Exercise data:

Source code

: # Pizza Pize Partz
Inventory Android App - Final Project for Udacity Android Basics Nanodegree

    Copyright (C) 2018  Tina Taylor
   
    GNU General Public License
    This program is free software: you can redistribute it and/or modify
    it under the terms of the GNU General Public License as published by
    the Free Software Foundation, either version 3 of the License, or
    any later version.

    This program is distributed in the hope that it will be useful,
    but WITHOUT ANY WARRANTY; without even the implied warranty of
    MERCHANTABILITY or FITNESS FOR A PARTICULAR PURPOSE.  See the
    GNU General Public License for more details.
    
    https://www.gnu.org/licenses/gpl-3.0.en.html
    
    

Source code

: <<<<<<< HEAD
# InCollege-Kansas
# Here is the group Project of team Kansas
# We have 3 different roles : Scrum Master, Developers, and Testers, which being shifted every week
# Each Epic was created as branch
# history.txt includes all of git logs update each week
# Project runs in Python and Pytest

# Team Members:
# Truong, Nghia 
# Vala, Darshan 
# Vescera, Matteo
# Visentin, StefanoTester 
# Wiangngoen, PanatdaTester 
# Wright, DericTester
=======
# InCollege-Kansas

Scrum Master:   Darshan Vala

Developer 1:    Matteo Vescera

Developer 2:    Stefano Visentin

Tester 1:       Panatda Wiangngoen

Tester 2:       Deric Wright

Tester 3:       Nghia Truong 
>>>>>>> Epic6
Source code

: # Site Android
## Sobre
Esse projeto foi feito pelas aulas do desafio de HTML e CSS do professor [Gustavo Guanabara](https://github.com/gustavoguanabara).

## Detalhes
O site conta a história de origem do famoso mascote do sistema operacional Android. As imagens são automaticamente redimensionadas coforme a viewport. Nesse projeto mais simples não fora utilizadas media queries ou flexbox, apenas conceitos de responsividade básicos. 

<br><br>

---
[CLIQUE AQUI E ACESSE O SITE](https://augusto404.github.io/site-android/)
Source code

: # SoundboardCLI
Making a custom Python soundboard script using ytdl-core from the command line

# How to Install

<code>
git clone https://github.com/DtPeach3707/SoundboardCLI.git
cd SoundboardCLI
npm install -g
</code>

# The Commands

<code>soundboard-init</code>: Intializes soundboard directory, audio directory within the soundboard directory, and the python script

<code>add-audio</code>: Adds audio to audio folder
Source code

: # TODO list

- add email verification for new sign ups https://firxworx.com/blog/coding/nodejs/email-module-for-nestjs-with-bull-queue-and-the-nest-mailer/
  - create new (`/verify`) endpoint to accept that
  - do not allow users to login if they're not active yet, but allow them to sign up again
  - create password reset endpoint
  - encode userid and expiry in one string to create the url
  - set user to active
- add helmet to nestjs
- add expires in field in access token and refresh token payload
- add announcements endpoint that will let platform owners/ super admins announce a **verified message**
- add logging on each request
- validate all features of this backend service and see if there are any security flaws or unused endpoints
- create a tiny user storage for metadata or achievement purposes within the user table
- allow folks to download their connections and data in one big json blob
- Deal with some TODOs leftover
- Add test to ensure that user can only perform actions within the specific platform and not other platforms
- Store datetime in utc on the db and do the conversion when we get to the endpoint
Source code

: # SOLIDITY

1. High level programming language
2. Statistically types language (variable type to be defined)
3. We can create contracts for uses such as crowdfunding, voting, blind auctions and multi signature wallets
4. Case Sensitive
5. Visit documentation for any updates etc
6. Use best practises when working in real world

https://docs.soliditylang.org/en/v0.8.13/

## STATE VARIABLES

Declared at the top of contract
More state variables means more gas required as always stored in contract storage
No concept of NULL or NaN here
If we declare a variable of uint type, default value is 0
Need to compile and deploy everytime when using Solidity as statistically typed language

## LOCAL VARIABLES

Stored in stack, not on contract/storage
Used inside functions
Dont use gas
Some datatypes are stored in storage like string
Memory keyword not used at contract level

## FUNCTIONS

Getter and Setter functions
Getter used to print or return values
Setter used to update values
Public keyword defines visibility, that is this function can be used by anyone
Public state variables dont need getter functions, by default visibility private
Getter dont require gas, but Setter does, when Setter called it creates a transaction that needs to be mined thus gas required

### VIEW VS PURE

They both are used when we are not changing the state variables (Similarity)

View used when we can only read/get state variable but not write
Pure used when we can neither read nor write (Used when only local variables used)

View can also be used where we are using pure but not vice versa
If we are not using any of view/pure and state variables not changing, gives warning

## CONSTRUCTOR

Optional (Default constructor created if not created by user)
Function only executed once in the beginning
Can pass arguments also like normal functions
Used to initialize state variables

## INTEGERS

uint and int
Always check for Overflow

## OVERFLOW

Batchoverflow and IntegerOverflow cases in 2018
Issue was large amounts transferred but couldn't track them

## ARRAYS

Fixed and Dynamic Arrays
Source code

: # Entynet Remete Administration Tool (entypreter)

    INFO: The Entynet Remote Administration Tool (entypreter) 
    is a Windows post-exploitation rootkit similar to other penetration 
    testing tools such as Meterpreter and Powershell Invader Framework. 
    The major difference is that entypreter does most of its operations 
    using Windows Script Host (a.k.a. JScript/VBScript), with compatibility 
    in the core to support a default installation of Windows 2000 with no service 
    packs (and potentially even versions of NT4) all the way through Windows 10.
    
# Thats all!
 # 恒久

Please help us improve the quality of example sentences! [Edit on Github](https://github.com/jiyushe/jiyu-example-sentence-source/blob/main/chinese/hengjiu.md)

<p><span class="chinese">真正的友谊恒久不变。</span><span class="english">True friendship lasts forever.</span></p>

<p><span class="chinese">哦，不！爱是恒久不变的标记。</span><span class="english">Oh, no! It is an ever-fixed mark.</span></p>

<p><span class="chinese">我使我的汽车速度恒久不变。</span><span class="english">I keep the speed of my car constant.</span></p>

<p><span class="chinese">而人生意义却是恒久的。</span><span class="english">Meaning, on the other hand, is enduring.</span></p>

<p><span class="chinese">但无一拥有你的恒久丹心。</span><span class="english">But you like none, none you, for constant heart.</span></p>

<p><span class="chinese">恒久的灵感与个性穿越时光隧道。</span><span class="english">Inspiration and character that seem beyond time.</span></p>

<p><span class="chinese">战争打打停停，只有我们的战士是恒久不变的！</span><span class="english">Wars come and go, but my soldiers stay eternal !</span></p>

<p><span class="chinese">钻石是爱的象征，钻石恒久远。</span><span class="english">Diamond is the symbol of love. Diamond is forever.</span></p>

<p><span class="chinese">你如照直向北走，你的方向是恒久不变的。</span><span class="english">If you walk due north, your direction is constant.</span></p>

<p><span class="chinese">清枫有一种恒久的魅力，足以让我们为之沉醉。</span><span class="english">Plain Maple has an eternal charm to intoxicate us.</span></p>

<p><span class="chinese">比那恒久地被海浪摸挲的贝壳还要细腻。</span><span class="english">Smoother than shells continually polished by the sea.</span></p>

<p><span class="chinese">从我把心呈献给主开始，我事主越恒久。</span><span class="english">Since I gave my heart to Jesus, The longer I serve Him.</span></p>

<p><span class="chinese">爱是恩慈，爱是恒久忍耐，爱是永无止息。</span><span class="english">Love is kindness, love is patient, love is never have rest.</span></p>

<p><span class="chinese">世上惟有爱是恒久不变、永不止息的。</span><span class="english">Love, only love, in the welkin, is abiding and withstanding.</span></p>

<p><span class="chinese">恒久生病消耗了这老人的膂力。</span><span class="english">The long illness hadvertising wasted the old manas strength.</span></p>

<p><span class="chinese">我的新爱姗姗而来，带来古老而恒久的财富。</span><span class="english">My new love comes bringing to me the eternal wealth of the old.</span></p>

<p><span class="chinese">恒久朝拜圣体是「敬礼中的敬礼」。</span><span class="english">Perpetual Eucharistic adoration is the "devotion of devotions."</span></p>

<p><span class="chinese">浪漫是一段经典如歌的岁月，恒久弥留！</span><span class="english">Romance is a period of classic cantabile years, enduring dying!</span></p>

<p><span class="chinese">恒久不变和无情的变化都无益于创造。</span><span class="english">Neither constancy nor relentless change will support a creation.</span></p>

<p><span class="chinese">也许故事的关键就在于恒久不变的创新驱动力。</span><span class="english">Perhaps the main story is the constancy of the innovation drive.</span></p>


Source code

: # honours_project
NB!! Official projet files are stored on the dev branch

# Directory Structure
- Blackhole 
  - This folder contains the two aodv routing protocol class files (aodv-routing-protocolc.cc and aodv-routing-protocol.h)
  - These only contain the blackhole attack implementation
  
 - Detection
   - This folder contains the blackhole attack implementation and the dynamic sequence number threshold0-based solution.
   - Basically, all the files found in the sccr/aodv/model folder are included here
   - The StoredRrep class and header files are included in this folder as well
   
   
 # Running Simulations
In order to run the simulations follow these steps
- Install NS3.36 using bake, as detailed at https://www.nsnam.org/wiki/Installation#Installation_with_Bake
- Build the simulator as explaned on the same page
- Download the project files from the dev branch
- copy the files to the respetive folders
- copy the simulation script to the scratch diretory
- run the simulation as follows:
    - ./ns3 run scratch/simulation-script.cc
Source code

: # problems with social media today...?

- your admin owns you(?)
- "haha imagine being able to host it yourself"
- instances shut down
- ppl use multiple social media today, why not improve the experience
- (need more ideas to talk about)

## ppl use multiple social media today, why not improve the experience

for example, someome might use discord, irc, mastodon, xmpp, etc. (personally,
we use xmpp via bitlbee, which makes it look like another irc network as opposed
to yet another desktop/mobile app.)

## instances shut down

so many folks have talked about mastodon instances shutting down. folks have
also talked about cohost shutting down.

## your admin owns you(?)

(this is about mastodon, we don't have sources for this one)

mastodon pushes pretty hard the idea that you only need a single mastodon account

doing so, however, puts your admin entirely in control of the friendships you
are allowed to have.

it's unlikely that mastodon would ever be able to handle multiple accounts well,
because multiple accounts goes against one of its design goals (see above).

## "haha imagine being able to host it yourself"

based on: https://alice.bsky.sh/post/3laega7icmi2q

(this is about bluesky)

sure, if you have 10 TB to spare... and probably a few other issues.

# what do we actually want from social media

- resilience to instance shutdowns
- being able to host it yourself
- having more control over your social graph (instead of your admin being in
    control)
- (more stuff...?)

What is expected: Look through the records and gather every line containing "core".

Exercise response:
Making a custom Python soundboard script using ytdl-core from the command line
    in the core to support a default installation of Windows 2000 with no service 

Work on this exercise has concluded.